Он ожидал какого-нибудь быстрого шутливого ответа и окончания разговора, но Валентин Юрьевич вдруг тяжело вздохнул, откинулся на спинку кресла, сложил руки на животе, закрыл глаза и проговорил не спеша, даже как бы мямля:
— Да у меня тоже...
— Чего?
— Сам не знаю, чего делать. В семье напряг...
— Так это у тебя давно уже.
— Ну... Видишь... Я тут с одной девушкой познакомился... Вот не знаю... А у тебя как? Серьезно?
— Да, господи, что у меня? В музей один раз вместе сходили.
— Да... Я ведь с ней на юг съездил...
— Ну так чего, дядя! Разводись, женись, будь счастлив.
— Да... Как, по-твоему, все просто. А сын?
— Ну, Валя, я не знаю. Тут советовать нельзя.
— Ладно. Все.
Валентин Юрьевич вскочил, заторопился прощаться, как будто уже давно из вежливости вел нудную беседу с неинтересным и малозначительным человеком. Евгений Викторович не обиделся. Валя ему нравился, бизнес был хорошим, а характер можно потерпеть. Кто сейчас без характера? Он вышел в приемную. Просиявшая улыбка секретарши была прямо пропорциональна долгой продолжительности приватного совещания. Дверь в комнату помощников была заперта, жаль. Евгений Викторович попрощался и вышел на улицу.

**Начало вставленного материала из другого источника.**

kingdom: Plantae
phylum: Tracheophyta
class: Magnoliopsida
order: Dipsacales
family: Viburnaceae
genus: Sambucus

К следующей среде он стал готовиться загодя. То, что он должен был и вроде бы хотел сделать, обозначило себя как некий элемент в деловом расписании, состоявший из некоторого набора действий и требовавший предварительной подготовки. Евгений Викторович нашел время, заехал в «Европу» и выяснил в регистратуре возможности и стоимость съема номера на половину суток — с двенадцати дня восемнадцатого августа девяносто девятого года до двенадцати ночи. Оказалось — можно, стоило это сто сорок долларов, но подойти надо было в тот же день около одиннадцати. У Евгения Викторовича была, конечно, квартира, но ехать до нее было минут тридцать, и не любил он ее настолько, что не мог совместить секс и внутренние полости этого неуютного, наполненного неприятными напоминаниями куска пространства среди бетонных стен. Надо было бы продать ее, добавить денег и купить что-нибудь получше и поближе к центру, да руки не доходили. Импульса не было.